- REQUEST:
Would you restate every entry that follows, word for word, and leave out the pictures?

- RECORDS FOR THE TASK:
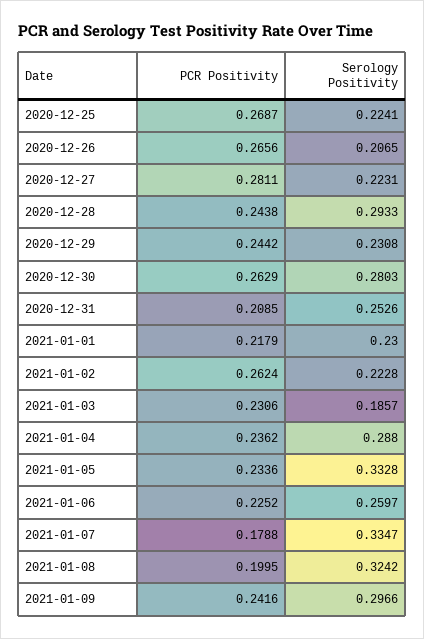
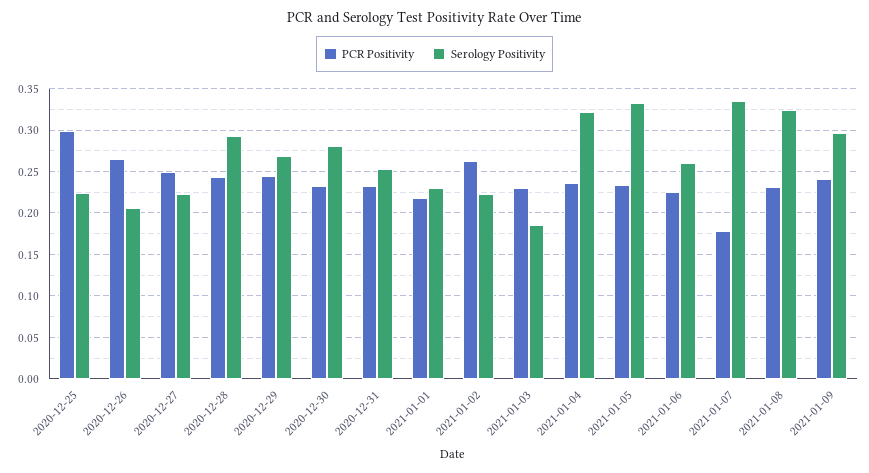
PCR Positivity, 2020-12-25: 0.2687 -> 0.3
PCR Positivity, 2020-12-27: 0.2811 -> 0.25
Serology Positivity, 2020-12-29: 0.2308 -> 0.27
PCR Positivity, 2020-12-30: 0.2629 -> 0.23
PCR Positivity, 2020-12-31: 0.2085 -> 0.23
Serology Positivity, 2021-01-04: 0.288 -> 0.32
PCR Positivity, 2021-01-08: 0.1995 -> 0.23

- REPLY TO THE EXERCISE:
PCR Positivity, 2020-12-25: 0.2687 -> 0.3
PCR Positivity, 2020-12-27: 0.2811 -> 0.25
Serology Positivity, 2020-12-29: 0.2308 -> 0.27
PCR Positivity, 2020-12-30: 0.2629 -> 0.23
PCR Positivity, 2020-12-31: 0.2085 -> 0.23
Serology Positivity, 2021-01-04: 0.288 -> 0.32
PCR Positivity, 2021-01-08: 0.1995 -> 0.23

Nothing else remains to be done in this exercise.